Também afetando a vida dos moradores, a empresa CIMY está instalando uma linha de transmissão e é possuidora da maior frota de veículos no momento, consequentemente, a principal responsável pela continuidade da poeira. Desrespeitando os moradores, caminhões pesados passam em alta velocidade em frente às casas e ao lado das lavouras.

Após negociação, a VALEC e a BTEC CONSTRUÇÕES S.A., responsáveis pelo trecho na região, comprometeram-se a suspender o tráfego de veículos nas estradas que cortam as comunidades e, caso retorne o trânsito pela comunidade, a molhar as estradas.

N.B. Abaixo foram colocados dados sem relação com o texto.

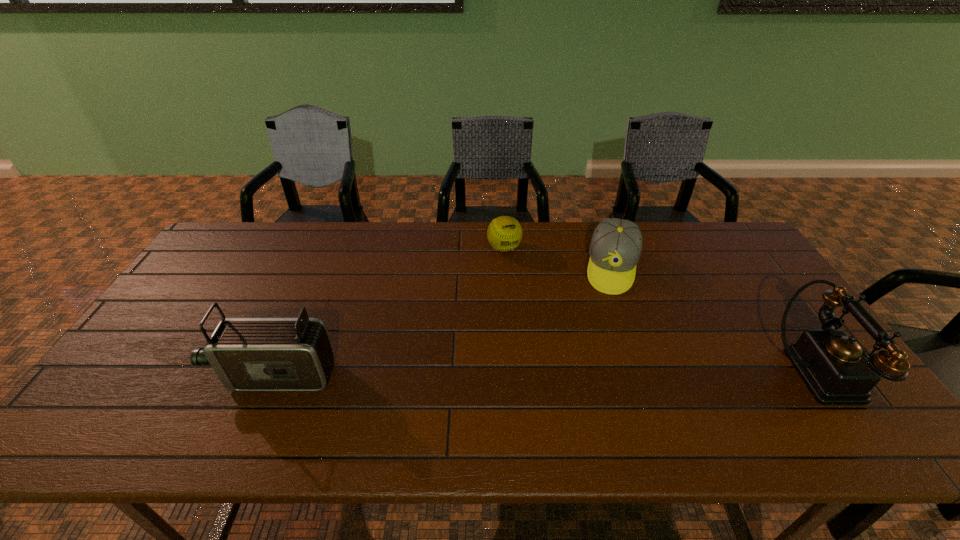
At what (x,y) coordinates should I click in order to perform the action: click on object positioned at the near right corner. Please return your answer as a coordinate pair (x, y). The height and width of the screenshot is (540, 960). Looking at the image, I should click on (838, 370).

The image size is (960, 540). I want to click on free point at the far edge, so click(519, 252).

In order to click on free spot at the near edge of the desktop in this screenshot , I will do `click(727, 387)`.

The image size is (960, 540). In the image, there is a desktop. In order to click on vacant space at the right edge in this screenshot , I will do pos(756,289).

Where is `free spot between the baseball cap and the rightmost object`? Image resolution: width=960 pixels, height=540 pixels. free spot between the baseball cap and the rightmost object is located at coordinates (713, 320).

You are a GUI agent. You are given a task and a screenshot of the screen. Output one action in this format:
    pyautogui.click(x=<x>, y=<y>)
    Task: Click on the free spot between the camcorder and the baseball cap
    This screenshot has width=960, height=540.
    Given the screenshot: What is the action you would take?
    pyautogui.click(x=444, y=322)

Locate an element on the screen. Image resolution: width=960 pixels, height=540 pixels. vacant area between the second shortest object and the softball is located at coordinates (558, 258).

Locate an element on the screen. This screenshot has width=960, height=540. blank region between the leftmost object and the telephone is located at coordinates (545, 374).

The image size is (960, 540). I want to click on vacant point located between the softball and the telephone, so click(x=660, y=310).

Where is `empty space between the rightmost object and the second object from left to right`? empty space between the rightmost object and the second object from left to right is located at coordinates (660, 310).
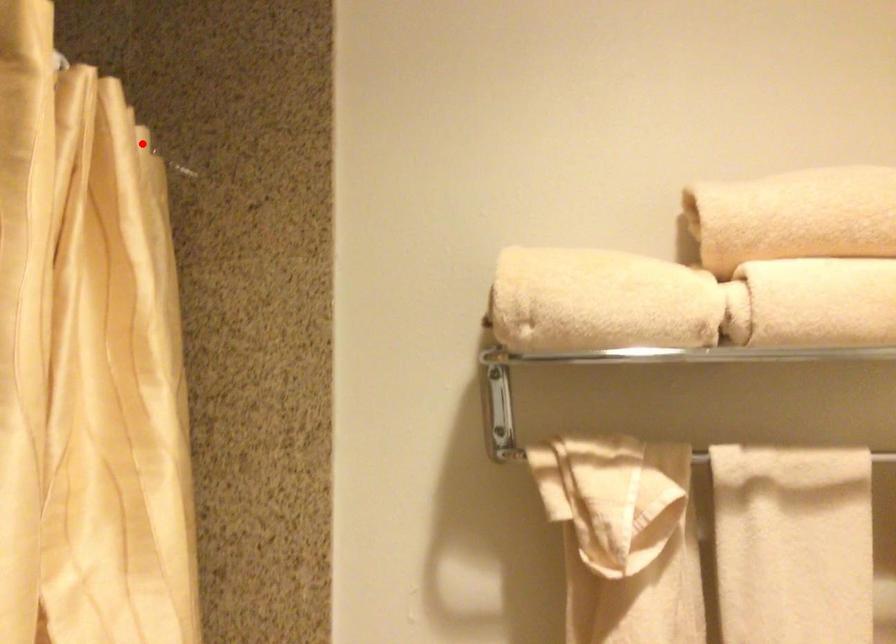
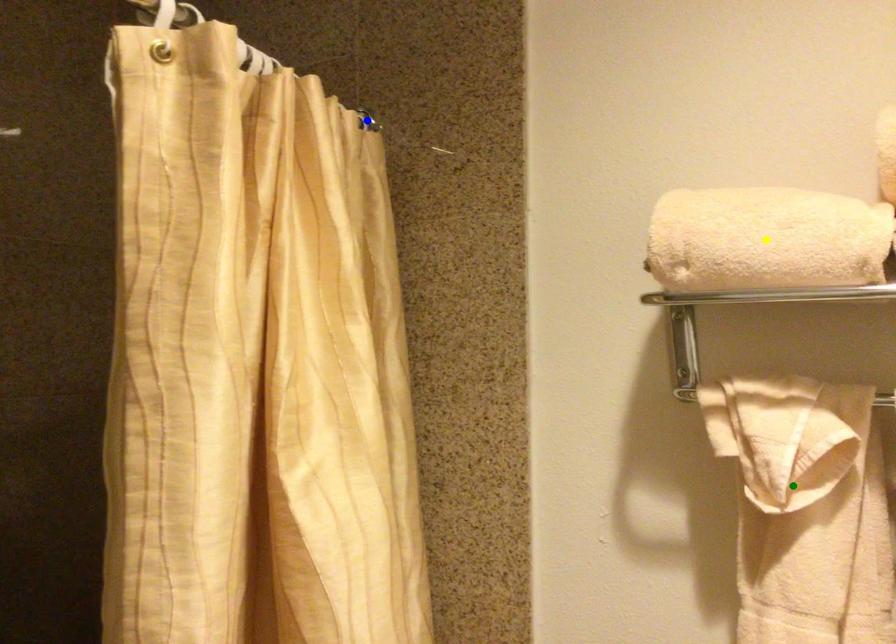
Question: I am providing you with two images of the same scene from different viewpoints. A red point is marked on the first image. You are given multiple points on the second image. Which point in image 2 is actually the same real-world point as the red point in image 1?

Choices:
 (A) green point
 (B) yellow point
 (C) blue point

Answer: (C)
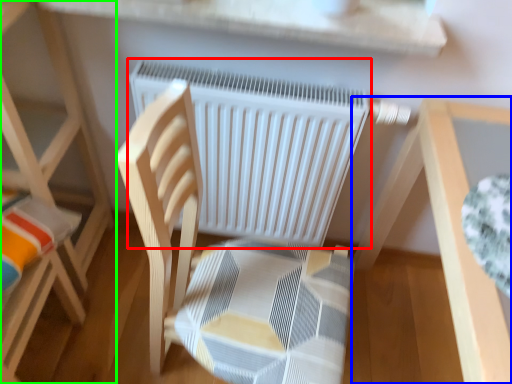
Question: Which object is the farthest from radiator (highlighted by a red box)? Choose among these: table (highlighted by a blue box) or furniture (highlighted by a green box).

Choices:
 (A) table
 (B) furniture

Answer: (B)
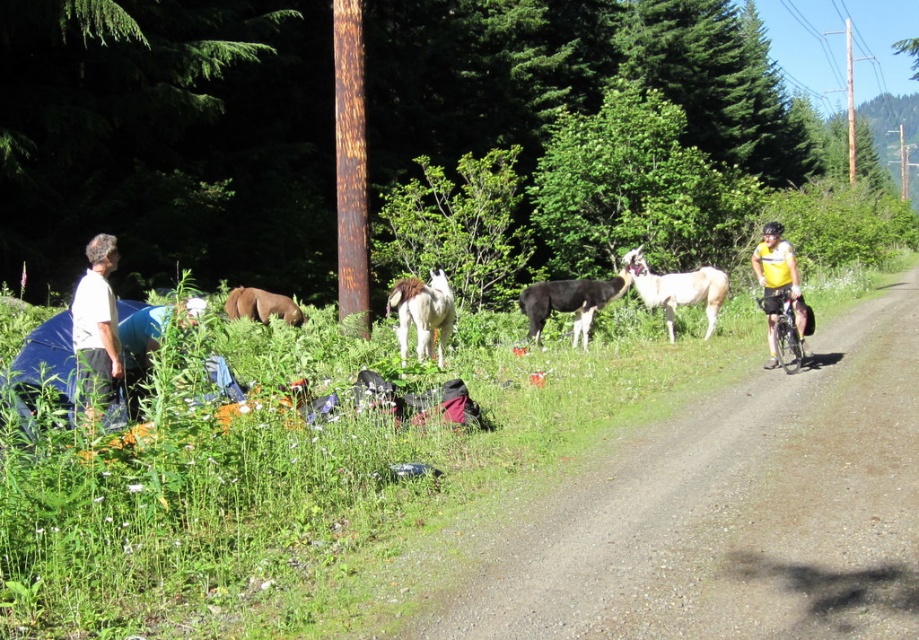
You are standing at the campsite and want to wave to both the yellow jersey cyclist at right and the brown fuzzy pony at lower left. Which one will you see first as you look from left to right?

You will see the brown fuzzy pony at lower left first when looking from left to right because the yellow jersey cyclist at right is positioned to the right of the brown fuzzy pony at lower left.

You are a hiker who wants to cross the dirt road safely. There is a yellow jersey cyclist at right and a brown fuzzy pony at lower left. Which direction should you wait for the cyclist to pass before crossing?

The yellow jersey cyclist at right and brown fuzzy pony at lower left are 6.05 meters apart from each other. Since the cyclist is at the right, you should wait for the cyclist to pass before crossing the road from the left side towards the brown fuzzy pony at lower left.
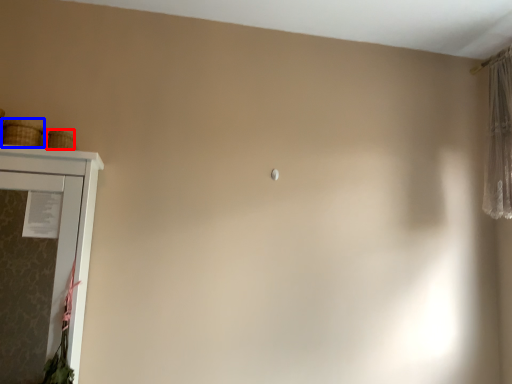
Question: Which of the following is the farthest to the observer, basket (highlighted by a red box) or basket (highlighted by a blue box)?

Choices:
 (A) basket
 (B) basket

Answer: (A)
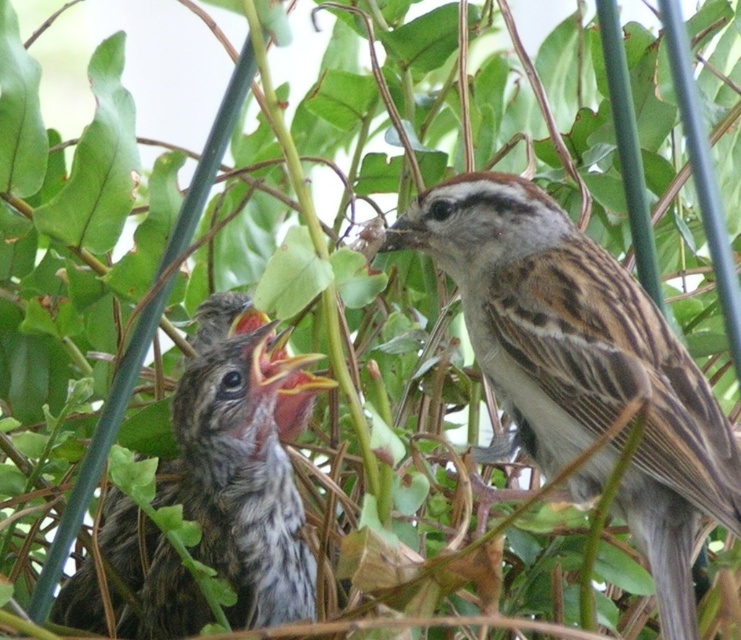
Does brown speckled feathers at upper right have a smaller size compared to speckled brown sparrow at center?

No, brown speckled feathers at upper right is not smaller than speckled brown sparrow at center.

Who is lower down, brown speckled feathers at upper right or speckled brown sparrow at center?

Positioned lower is speckled brown sparrow at center.

Between point (502, 257) and point (250, 561), which one is positioned in front?

Point (250, 561)

Find the location of a particular element. The width and height of the screenshot is (741, 640). brown speckled feathers at upper right is located at coordinates (x=581, y=364).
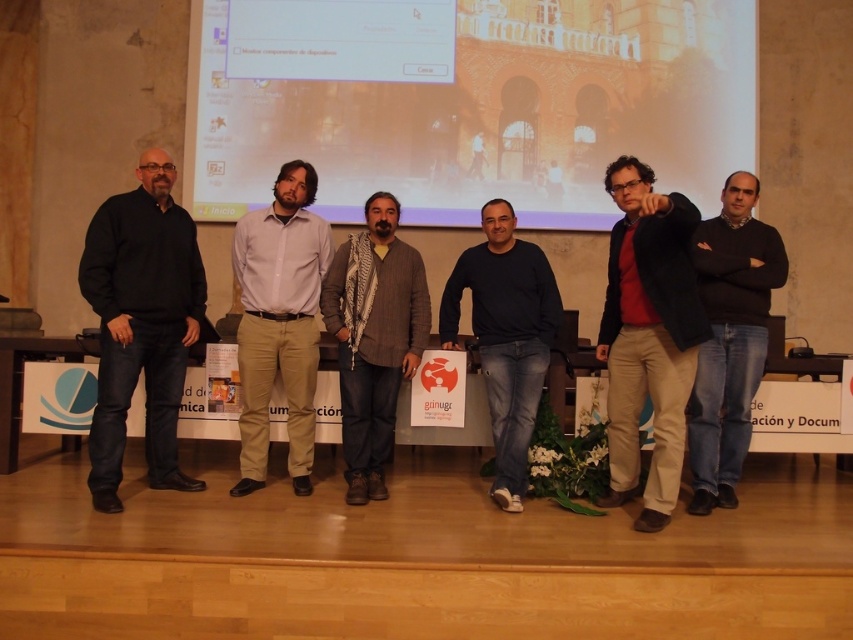
Is point (672, 264) positioned in front of point (428, 307)?

Yes.

Which is above, matte black sweater at center or gray wool scarf at center?

Positioned higher is matte black sweater at center.

Between point (614, 344) and point (328, 310), which one is positioned in front?

Point (614, 344)

Find the location of `matte black sweater at center`. matte black sweater at center is located at coordinates (648, 336).

Between black matte sweater at left and dark blue sweater at center, which one is positioned lower?

dark blue sweater at center is below.

Locate an element on the screen. This screenshot has height=640, width=853. black matte sweater at left is located at coordinates (141, 323).

Does point (329, 84) lie behind point (477, 336)?

Yes, it is.

Does point (595, 180) lie behind point (535, 272)?

That is True.

Where is `matte projector screen at upper center`? The image size is (853, 640). matte projector screen at upper center is located at coordinates (466, 102).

A empresa CIMY mandou um carro Pipa por volta das 13h para molhar as estradas, horário no qual a comunidade desocupou o local e o trânsito foi liberado. Também foi acordado com as comunidades o envio de um carro pipa, ou dois se necessário, todos os dias de operação, antes de iniciar a rodagem dos demais veículos.

Mesmo com a importante vitória que possibilitou resolver o problema emergencial das famílias, causado pela poeira de respostas concretas correspondentes ao processo movido contra a VALEC, o povo segue se organizando e mobilizado parar defender a vida frente a este modelo mineral, ao qual a ferrovia integração Oeste-Leste servirá. No local exato onde ocorreu a ocupação serão removidos 27 metros de rochas, todas através de explosivos, sendo inevitável mais poeira e danificação nas casas. A maioria dos moradores, especialmente os mais próximos ao empreendimento, muito menos de 1 km, sabem que é impossível permanecer no local depois de reiniciadas as explosões, mas não podem pensar em sair da terra onde nasceram e cresceram e de onde, até hoje, tiram seu sustento.

“Daqui até lá em casa, que não é perto, ou até mais longe, não pode ficar ninguém quando começarem [as explosões] aqui. Vai destruir tudo. Não sei o que eles vão fazer com nós. Mas vamos continuar na luta! Vai dar certo para nós, se Deus quiser!”, disse o morador José Mandu, ao final da ocupação.

Maurício imagina os vagões cheios de minério de ferro começando a passar, deixando poeira como os veículos deixam agora. “Quando o trem começar a passar aqui com os vagões cheios de minério de ferro, vai deixando poeira igual os caminhões deixam agora. Mas o pó de minério vai botar perdido toda plantação, se produzir não pode comer e nós vamos adoecer. Já pensou o corpo de quem ficar exposto ao pó desse ferro passando todo dia? Eu acho que não vai ficar ninguém aqui. A gente precisa unir a luta de todo mundo por aqui, tem muita gente na mesma situação que nós”.

Foi com essa convicção que as comunidades encerraram a ocupação nesta segunda-feira, reafirmando a importância de seguirem organizados e em luta, juntamente com todas as outras populações em situação semelhante em todo o percurso da ferrovia até Ilhéus. As comunidades estão ampliando a pauta pela construção de um novo modelo mineral soberano e popular, em que o povo possa participar das decisões e dos ganhos, inclusive, podendo decidir se querem ou não algum empreendimento.